Why do Peregrine falcons sitting on the beach seem so unnatural to me? Seeing them soaring over the city or swooping over flocks of shorebirds on migration is how I think of them. Their drives into flocks of shorebirds create changing elliptical masses of birds intent on confusing their attacker. The shapes the shorebird flocks assume in flight fleeing from these fast moving birds is stunning — from the dark side view of the flock which quickly morphs into a flash of silvery feathers and wings all beating in harmony with one another, and making swift changes of height and direction. Although it seems like it would be difficult to outfly a predator such as the Peregrine, this rapidly moving mass of tiny birds often is a very effective means of escape. And when I see this hunting technique, the Peregrine looks like a large, dark form low in the sky, chasing, maneuvering around that flock and running them down with great speed and agility.
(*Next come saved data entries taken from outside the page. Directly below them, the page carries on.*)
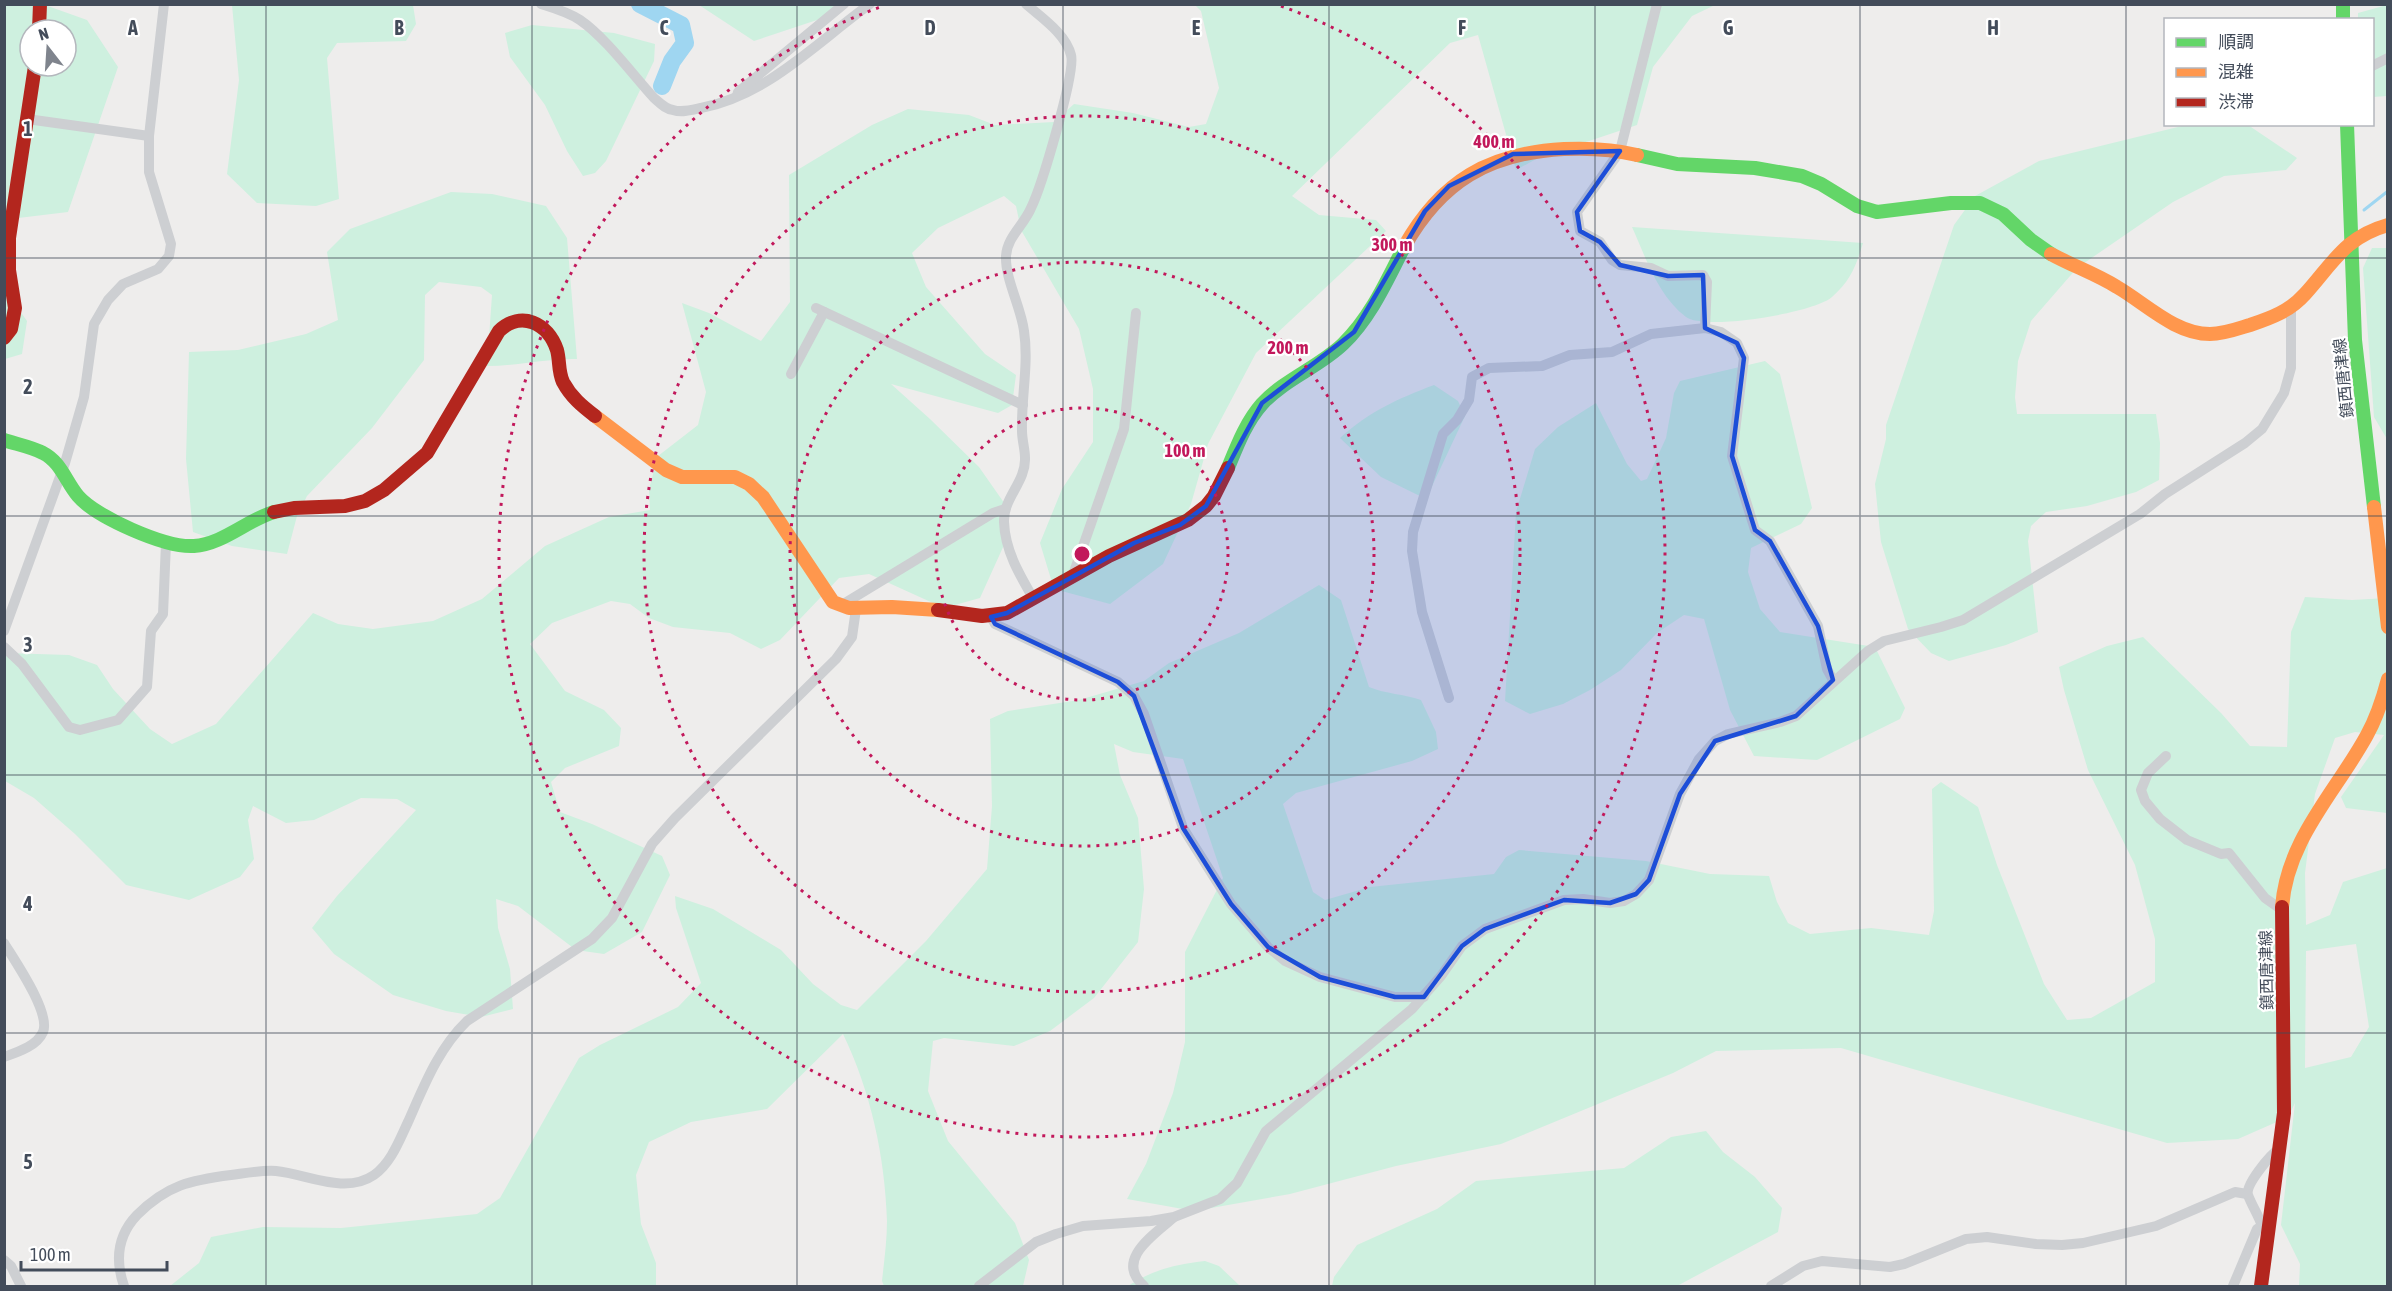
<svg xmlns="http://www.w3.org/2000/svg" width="2392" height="1291" viewBox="0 0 2392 1291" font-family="'Asap Condensed','Noto Sans JP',sans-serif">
  <rect width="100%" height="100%" fill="#eeedec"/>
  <g fill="#cef0df" fill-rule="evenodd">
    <path d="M5,5H45L87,20L118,67L68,212L10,219L5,221ZM30,30H66V66H30Z"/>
    <path d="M232,5H413L416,24L406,41L337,43L327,58L339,199L316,206L257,203L227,174L239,80Z"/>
    <path d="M699,5H849L817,20L754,41Z"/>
    <path d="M1195,5H1715L1692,16L1653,67L1637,125L1538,158L1516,170L1478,35L1450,43L1292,196L1319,215L1376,220L1386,231L1256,353L1208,444L1191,504L1163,564L1110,604L1054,589L1040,543L1062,489L1093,442V389L1079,329L1021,230L1016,206L1004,196L938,228L912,253L926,287L985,354L1016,375L1012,405L998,413L891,384L930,419L979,467L1007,507L1004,545L980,598L944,608L869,574L839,578L780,640L761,649L730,633L673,627L649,618L630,604L611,601L552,623L530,644L565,691L604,710L621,728L619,746L565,768L551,782L560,812L592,824L662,856L670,875L642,932L604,954L576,950L518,906L496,899L498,928L510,969L513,1009L481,1017L446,1011L393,995L334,954L312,928L337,896L416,810L397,799L361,798L314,820L286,823L253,806L248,820L254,859L240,877L189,900L126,885L75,834L34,798L5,781V653L69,655L97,665L113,689L150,729L172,744L216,724L313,613L338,624L373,629L433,621L482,599L545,546L609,517L650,510L649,489L658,456L698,425L706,392L682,303L709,313L761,341L790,302L789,175L872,125L908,109L969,115L995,125L1054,122L1074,104L1133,113L1189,127L1206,124L1219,88L1201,11Z"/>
    <path d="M2387,5V96L2373,97L2372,20H2358V13Z"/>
    <path d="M532,25L614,33L655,44L654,61L606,161L595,173L583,176L567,151L545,105L510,57L505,33Z"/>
    <path d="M2186,125H2248L2297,158L2286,170L2224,176L2173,202L2077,268L2031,321L2018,361L2015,397L2017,414H2156L2160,443L2159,480L2136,492L2087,506L2046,512L2031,526L2028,541L2038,632L2006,645L1949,661L1931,653L1908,629L1881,542L1875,484L1886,439V425L1954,225L1975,196L2039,161Z"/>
    <path d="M451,192L492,194L546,206L567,238L577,359C547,358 518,366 487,366L492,295L481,287L439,282L425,295L424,360L372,428L307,496L297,516L287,554L232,546L193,532L186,459L189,352L238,350L306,334L338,320L327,252L350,229Z"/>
    <path d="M1632,227L1863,243C1856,266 1851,280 1832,297C1814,313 1705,331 1686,317C1658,296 1646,258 1632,227Z"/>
    <path d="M2372,248H2387V439L2374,417L2363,268Z"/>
    <path d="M4,289L27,321L22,354L5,359Z"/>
    <path d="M1765,361L1780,374L1812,508L1801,524L1751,548L1748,572L1760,609L1780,632L1875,647L1905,708L1900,719L1817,760L1754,756L1730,710L1704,619L1684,615L1657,633L1621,670L1590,690L1563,704L1530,714L1505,701L1516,512L1535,449L1558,427L1596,403L1627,464L1641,481L1647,479L1666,438L1674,393L1680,381Z"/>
    <path d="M1434,385L1458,401L1465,416L1426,499L1381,477L1340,438C1370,411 1397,399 1434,385Z"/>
    <path d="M1319,585L1341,600L1369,687C1386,694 1404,694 1421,700L1436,732L1438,749L1412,761L1296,793L1283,804L1313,892L1325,900L1370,887L1494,874L1506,857L1519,850L1646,861L1710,874L1769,876L1777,902L1788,923L1810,934L1871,928L1929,935L1934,911L1932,789L1941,782L1978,807L1997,865L2044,984L2067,1020L2091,1018L2155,982V939L2135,865L2088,770L2064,690L2059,667L2107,646L2143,637L2221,713L2250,746L2287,747L2291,632L2305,597L2352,600L2387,598L2388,721L2386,732L2387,730V813L2346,808L2341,797L2384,735L2355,732L2335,738L2315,794L2305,873L2306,925L2330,915L2343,882L2387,868V1286H2299L2300,1264L2281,1225L2295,1103L2288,1117L2238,1139L2167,1143L1841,1048L1716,1051L1673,1073L1501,1144L1396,1166L1290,1194L1194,1211L1127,1199L1146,1164L1173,1093L1185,1042V952L1223,878L1183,759L1133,752L1114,744L1120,775L1138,818L1144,889L1138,942L1094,998L1050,1031L1014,1046L944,1038L933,1041L928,1091L948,1141L1015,1223L1029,1260L1023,1286H884L882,1281C884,1262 887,1241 887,1221C885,1157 871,1092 843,1034L767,1109L691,1122L649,1142L636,1175L641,1224L656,1263V1286H170L199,1263L211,1237L263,1227L341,1228L477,1214L500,1198L579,1058L600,1045L678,1007L701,983L676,908L675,896L713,909L781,950L813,984L841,1005L857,1010L926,941L987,869L992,806L990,719L1008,711L1079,700L1144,681L1169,663L1239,633ZM2356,944L2369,1027L2351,1057L2305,1068L2306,951Z"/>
    <path d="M1706,1131L1723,1152L1755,1177L1782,1208L1778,1232L1677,1286H1332L1334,1277L1357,1245L1437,1209L1476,1181L1624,1168L1671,1137Z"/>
    <path d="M1205,1261L1219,1266L1240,1286H1128C1152,1270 1177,1264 1205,1261Z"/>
  </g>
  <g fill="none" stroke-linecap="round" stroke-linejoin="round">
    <path stroke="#9fd6f1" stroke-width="3" d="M2364,210L2388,191"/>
    <path stroke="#9fd6f1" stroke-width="18" d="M640,4L681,25L685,43L672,61L662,86"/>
    <g stroke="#cdcfd2" stroke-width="10">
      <path d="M541,4C554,8 568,12 580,20C605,37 633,75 654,98C660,103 665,109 673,110C682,113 692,110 701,108C768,95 816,43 870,4"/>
      <path d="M1026,4C1042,18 1066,34 1071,55C1076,72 1041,188 1031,208C1024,225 1007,237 1006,256C1005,279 1021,307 1024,331C1029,364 1021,398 1022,431C1022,440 1025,449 1025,458C1026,482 1003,498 1004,522C1005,550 1019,574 1033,598"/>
      <path d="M1657,4L1620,151L1577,212L1580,231L1600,242L1612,260L1620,265L1651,268L1668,276L1703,275L1707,282L1705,328"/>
      <path d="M2372,66L2388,58"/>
      <path d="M737,96L738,92L844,4"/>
      <path d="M27,119L149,136"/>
      <path d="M816,308L1023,405"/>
      <path d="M791,374L824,312"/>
      <path d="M1073,575L1124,429L1136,313"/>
      <path d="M840,606L993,513L1005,509"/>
      <path d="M991,617L995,624L1118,682L1134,696L1144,714L1183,828L1231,904L1268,947L1285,961L1320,977L1395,997H1424"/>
      <path d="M4,631L65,463L84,397L94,324L108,300L123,284L158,269L169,256L171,244L149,172V136L164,4"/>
      <path d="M4,647L22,664L69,727L80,730L118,720L147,687L151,631L163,614L166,543"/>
      <path d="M1449,698L1422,612L1412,551L1413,532L1443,434L1457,420L1469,400L1472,377L1489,368L1542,366L1570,355L1612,352L1651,334L1705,328L1721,332L1737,343L1744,358L1732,456L1755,530L1770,541L1818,626L1827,669L1833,680"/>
      <path d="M2166,756L2148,773L2141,790L2145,801L2160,819L2187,840L2221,854L2229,853L2265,898L2282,910"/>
      <path d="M4,943C15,961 51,1013 43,1032C37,1046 18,1052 4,1057"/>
      <path d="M2269,1228L2262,1226C2258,1214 2252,1206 2248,1195C2245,1185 2270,1155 2279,1149"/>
      <path d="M4,1260L11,1266L21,1286"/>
      <path d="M124,1286C115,1260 117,1236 137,1215C167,1185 191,1180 231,1175C246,1173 261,1170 276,1171C307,1174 345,1195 374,1175C391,1163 399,1141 408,1122C424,1086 438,1049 467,1021L592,939L612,918L652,844L675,818L836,659L852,637L856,609"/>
      <path d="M979,1286L1036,1242L1056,1234L1083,1226L1151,1221L1174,1217L1220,1199L1237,1183L1266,1131L1412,1009L1441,976L1462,946L1485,929L1564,900L1583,899L1610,903L1624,901L1636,894L1649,880L1680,794L1699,759L1715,741L1728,734L1780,722L1796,716L1868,651L1884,641L1941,627L1963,620L2140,514L2165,494L2245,443L2262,429L2284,393L2291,368V308"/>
      <path d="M1144,1286C1114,1260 1154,1235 1173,1218"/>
      <path d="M1771,1286L1803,1266L1822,1261L1890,1267L1904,1264L1966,1239L1987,1237L2036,1244L2062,1245L2083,1243L2156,1226L2235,1192L2247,1194"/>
      <path d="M2233,1286L2257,1229L2262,1226"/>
    </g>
    <g stroke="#63d668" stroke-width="14">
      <path d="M2343,4V20"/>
      <path d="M2347,124L2355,340L2374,507"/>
      <path d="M1637,155L1677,164L1755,168L1802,176L1821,184L1857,206L1877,212L1951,203H1980L2003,214L2031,240L2051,254"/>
      <path d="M4,440C16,444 32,447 43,453C61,462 66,482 78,496C96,517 165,548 194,546C223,544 247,520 274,512"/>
      <path d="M1228,468C1237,446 1246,422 1262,404C1285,379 1319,367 1343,344C1371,317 1387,280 1404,247"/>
    </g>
    <g stroke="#ff974d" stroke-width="14">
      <path d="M1404,247C1441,181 1489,153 1564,149C1588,148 1613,149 1637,155"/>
      <path d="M2051,254C2073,266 2096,274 2117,287C2145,303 2175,334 2210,334C2224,334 2237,329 2250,325C2271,318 2290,311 2305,294C2333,263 2345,237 2388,225"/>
      <path d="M595,416L666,470L682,477H735L749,484L763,497L833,602L849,608L892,607L938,610"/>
      <path d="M2374,507L2388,627"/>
      <path d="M2282,907C2287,839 2336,792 2367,735C2377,717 2383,698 2388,679"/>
    </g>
    <g stroke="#b3261e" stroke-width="14">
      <path d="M39,30L40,4"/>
      <path d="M4,338L11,329L15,308L9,270V238L35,66"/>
      <path d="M274,512L294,508L345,506L365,501L384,490L427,453L499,331C521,310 548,323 557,350C560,361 558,371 563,382C571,397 582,406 595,416"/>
      <path d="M938,610L982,616L1007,613L1109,556L1188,520L1206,506L1214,496L1228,468"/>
      <path d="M2261,1286L2284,1113L2282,907"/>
    </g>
  </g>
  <path fill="#1d4ed8" fill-opacity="0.2" stroke="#1d4ed8" stroke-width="4.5" stroke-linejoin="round" d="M1620,151L1577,212L1580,231L1600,242L1620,265L1668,276L1703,275L1705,328L1737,343L1744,358L1732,456L1755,530L1770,541L1818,626L1833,680L1796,716L1715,741L1680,794L1649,880L1636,894L1610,903L1564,900L1485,929L1462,946L1424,997H1395L1320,977L1268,947L1231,904L1183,828L1134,696L1118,682L995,624L991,617L1007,613L1134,543L1180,525L1206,506L1262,403L1354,332L1425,211L1449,186L1513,154Z"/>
  <path fill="none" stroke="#434c5a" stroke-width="1.5" stroke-opacity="0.55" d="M266,4V1286M532,4V1286M797,4V1286M1063,4V1286M1329,4V1286M1595,4V1286M1860,4V1286M2126,4V1286M4,258H2388M4,516H2388M4,775H2388M4,1033H2388"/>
  <g fill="none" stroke="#c2185b" stroke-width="3" stroke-dasharray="3 6">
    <circle cx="1082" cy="554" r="146"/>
    <circle cx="1082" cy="554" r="292"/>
    <circle cx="1082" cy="554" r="438"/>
    <path d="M1281 6A583 583 0 1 1 883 6"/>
  </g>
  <g text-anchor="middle" stroke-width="4.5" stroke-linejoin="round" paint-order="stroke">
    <g font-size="16" fill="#434c5a" stroke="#fff">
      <text transform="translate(2343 378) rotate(-96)" y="6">鎮西唐津線</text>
      <text transform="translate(2266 970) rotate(-91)" y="6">鎮西唐津線</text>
    </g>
  </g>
  <g font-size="20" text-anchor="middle" font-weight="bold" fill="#434c5a" stroke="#fff" stroke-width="4.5" stroke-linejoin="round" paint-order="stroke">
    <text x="133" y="35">A</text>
    <text x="399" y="35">B</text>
    <text x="664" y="35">C</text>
    <text x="930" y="35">D</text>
    <text x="1196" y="35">E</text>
    <text x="1462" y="35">F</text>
    <text x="1728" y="35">G</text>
    <text x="1993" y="35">H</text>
    <text x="28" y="136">1</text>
    <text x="28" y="394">2</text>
    <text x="28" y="652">3</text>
    <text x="28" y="911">4</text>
    <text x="28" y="1169">5</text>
  </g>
  <circle cx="1082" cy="554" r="9" fill="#c2185b" stroke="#fff" stroke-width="3"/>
  <g font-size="18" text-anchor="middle" font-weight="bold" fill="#c2185b" stroke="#fff" stroke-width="4.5" stroke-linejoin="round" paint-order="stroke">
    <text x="1494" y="148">400 m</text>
    <text x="1392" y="251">300 m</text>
    <text x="1288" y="354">200 m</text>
    <text x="1185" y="457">100 m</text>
  </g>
  <rect width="2392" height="1291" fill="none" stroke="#434c5a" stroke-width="12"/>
  <rect x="2164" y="18" width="210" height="108" fill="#ffffff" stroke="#b4b7bd" stroke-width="1.5"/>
  <rect x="2176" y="38" width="30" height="9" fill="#63d668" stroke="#b4b7bd" stroke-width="1.5"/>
  <text x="2218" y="48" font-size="18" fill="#434c5a">順調</text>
  <rect x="2176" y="68" width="30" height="9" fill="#ff974d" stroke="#b4b7bd" stroke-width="1.5"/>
  <text x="2218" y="78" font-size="18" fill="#434c5a">混雑</text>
  <rect x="2176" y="98" width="30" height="9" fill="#b3261e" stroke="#b4b7bd" stroke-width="1.5"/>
  <text x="2218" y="108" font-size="18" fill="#434c5a">渋滞</text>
  <g transform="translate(48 48) rotate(343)"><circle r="28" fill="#ffffff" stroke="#b4b7bd" stroke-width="1.5"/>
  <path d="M0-4.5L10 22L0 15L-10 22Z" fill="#7f848d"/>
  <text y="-9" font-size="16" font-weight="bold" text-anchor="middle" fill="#434c5a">N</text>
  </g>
  <path d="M21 1261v9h146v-9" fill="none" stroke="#434c5a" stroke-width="3"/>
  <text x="30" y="1261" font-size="18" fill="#434c5a" stroke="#ffffff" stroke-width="4.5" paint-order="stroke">100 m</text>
</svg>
A few mornings ago, I walked the same shoreline I always walk, and there seemed to have been a small log that had washed pretty far ashore. It wasn’t there the day before and I presumed it was at a slight angle because it had become stuck in the wet sand as the tide moved out. I went closer to investigate, and what I thought was a log…was a Peregrine falcon, just resting on the beach. The shorebirds seemed unaware of his presence – still plying the sand at the water’s edge for food. Perhaps he had just been successful in a hunt and they knew there was no danger? But there he was, on the sand, just over the small dunes from a couple of houses, sitting quietly.
It’s migration time for hawks now and it seems every day I see them flying over the beach. Never too high – just high enough to scare up whomever is at the shoreline, hoping the odds are in their favor for a meal that particular time. And then occasionally, they take a short time resting on the beach — looking out of place and more like a log than the fastest bird in the sky.